-- Your assignment --
Would you set down every line of the data below exactly as it reads?

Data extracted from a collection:
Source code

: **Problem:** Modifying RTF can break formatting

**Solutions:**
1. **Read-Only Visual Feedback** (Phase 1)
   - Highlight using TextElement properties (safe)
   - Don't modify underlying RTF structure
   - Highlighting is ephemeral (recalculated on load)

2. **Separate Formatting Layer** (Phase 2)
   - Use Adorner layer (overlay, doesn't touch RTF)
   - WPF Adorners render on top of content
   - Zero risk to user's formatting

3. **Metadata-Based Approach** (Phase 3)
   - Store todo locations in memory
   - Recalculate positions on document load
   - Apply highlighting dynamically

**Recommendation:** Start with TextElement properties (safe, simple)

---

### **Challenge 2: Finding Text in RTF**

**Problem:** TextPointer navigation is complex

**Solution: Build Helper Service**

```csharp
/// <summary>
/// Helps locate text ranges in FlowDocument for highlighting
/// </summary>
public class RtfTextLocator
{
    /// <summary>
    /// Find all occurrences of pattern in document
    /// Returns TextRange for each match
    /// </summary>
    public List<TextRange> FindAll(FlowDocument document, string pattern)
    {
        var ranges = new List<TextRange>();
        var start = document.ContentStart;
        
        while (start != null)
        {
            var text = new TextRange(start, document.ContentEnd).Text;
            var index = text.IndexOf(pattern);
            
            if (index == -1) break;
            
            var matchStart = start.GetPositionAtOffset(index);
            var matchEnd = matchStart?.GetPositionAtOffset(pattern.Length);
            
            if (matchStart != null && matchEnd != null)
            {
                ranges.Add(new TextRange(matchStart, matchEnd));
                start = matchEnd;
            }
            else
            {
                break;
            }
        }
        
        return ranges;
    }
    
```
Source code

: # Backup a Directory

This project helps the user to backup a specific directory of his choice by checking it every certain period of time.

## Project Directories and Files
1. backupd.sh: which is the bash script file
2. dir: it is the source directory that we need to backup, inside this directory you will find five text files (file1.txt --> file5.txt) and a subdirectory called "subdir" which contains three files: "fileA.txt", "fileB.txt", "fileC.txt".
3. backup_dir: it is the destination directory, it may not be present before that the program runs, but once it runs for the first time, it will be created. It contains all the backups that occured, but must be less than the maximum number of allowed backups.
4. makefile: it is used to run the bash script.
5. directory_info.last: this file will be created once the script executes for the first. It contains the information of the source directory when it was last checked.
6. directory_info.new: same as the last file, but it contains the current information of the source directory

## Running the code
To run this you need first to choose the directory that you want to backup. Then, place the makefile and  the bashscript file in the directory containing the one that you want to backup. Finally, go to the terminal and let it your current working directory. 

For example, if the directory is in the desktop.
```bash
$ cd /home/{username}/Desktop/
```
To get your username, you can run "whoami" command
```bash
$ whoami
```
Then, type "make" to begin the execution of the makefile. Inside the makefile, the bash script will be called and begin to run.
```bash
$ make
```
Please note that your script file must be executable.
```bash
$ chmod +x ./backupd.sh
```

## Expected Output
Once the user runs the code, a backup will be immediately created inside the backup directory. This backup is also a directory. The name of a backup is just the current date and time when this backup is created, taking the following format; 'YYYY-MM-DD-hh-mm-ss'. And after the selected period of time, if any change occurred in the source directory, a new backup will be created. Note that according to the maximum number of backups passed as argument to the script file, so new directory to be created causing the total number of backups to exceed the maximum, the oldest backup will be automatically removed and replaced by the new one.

-- Output of the exercise --
Source code

: **Problem:** Modifying RTF can break formatting

**Solutions:**
1. **Read-Only Visual Feedback** (Phase 1)
   - Highlight using TextElement properties (safe)
   - Don't modify underlying RTF structure
   - Highlighting is ephemeral (recalculated on load)

2. **Separate Formatting Layer** (Phase 2)
   - Use Adorner layer (overlay, doesn't touch RTF)
   - WPF Adorners render on top of content
   - Zero risk to user's formatting

3. **Metadata-Based Approach** (Phase 3)
   - Store todo locations in memory
   - Recalculate positions on document load
   - Apply highlighting dynamically

**Recommendation:** Start with TextElement properties (safe, simple)

---

### **Challenge 2: Finding Text in RTF**

**Problem:** TextPointer navigation is complex

**Solution: Build Helper Service**

```csharp
/// <summary>
/// Helps locate text ranges in FlowDocument for highlighting
/// </summary>
public class RtfTextLocator
{
    /// <summary>
    /// Find all occurrences of pattern in document
    /// Returns TextRange for each match
    /// </summary>
    public List<TextRange> FindAll(FlowDocument document, string pattern)
    {
        var ranges = new List<TextRange>();
        var start = document.ContentStart;
        
        while (start != null)
        {
            var text = new TextRange(start, document.ContentEnd).Text;
            var index = text.IndexOf(pattern);
            
            if (index == -1) break;
            
            var matchStart = start.GetPositionAtOffset(index);
            var matchEnd = matchStart?.GetPositionAtOffset(pattern.Length);
            
            if (matchStart != null && matchEnd != null)
            {
                ranges.Add(new TextRange(matchStart, matchEnd));
                start = matchEnd;
            }
            else
            {
                break;
            }
        }
        
        return ranges;
    }
    
```
Source code

: # Backup a Directory

This project helps the user to backup a specific directory of his choice by checking it every certain period of time.

## Project Directories and Files
1. backupd.sh: which is the bash script file
2. dir: it is the source directory that we need to backup, inside this directory you will find five text files (file1.txt --> file5.txt) and a subdirectory called "subdir" which contains three files: "fileA.txt", "fileB.txt", "fileC.txt".
3. backup_dir: it is the destination directory, it may not be present before that the program runs, but once it runs for the first time, it will be created. It contains all the backups that occured, but must be less than the maximum number of allowed backups.
4. makefile: it is used to run the bash script.
5. directory_info.last: this file will be created once the script executes for the first. It contains the information of the source directory when it was last checked.
6. directory_info.new: same as the last file, but it contains the current information of the source directory

## Running the code
To run this you need first to choose the directory that you want to backup. Then, place the makefile and  the bashscript file in the directory containing the one that you want to backup. Finally, go to the terminal and let it your current working directory. 

For example, if the directory is in the desktop.
```bash
$ cd /home/{username}/Desktop/
```
To get your username, you can run "whoami" command
```bash
$ whoami
```
Then, type "make" to begin the execution of the makefile. Inside the makefile, the bash script will be called and begin to run.
```bash
$ make
```
Please note that your script file must be executable.
```bash
$ chmod +x ./backupd.sh
```

## Expected Output
Once the user runs the code, a backup will be immediately created inside the backup directory. This backup is also a directory. The name of a backup is just the current date and time when this backup is created, taking the following format; 'YYYY-MM-DD-hh-mm-ss'. And after the selected period of time, if any change occurred in the source directory, a new backup will be created. Note that according to the maximum number of backups passed as argument to the script file, so new directory to be created causing the total number of backups to exceed the maximum, the oldest backup will be automatically removed and replaced by the new one.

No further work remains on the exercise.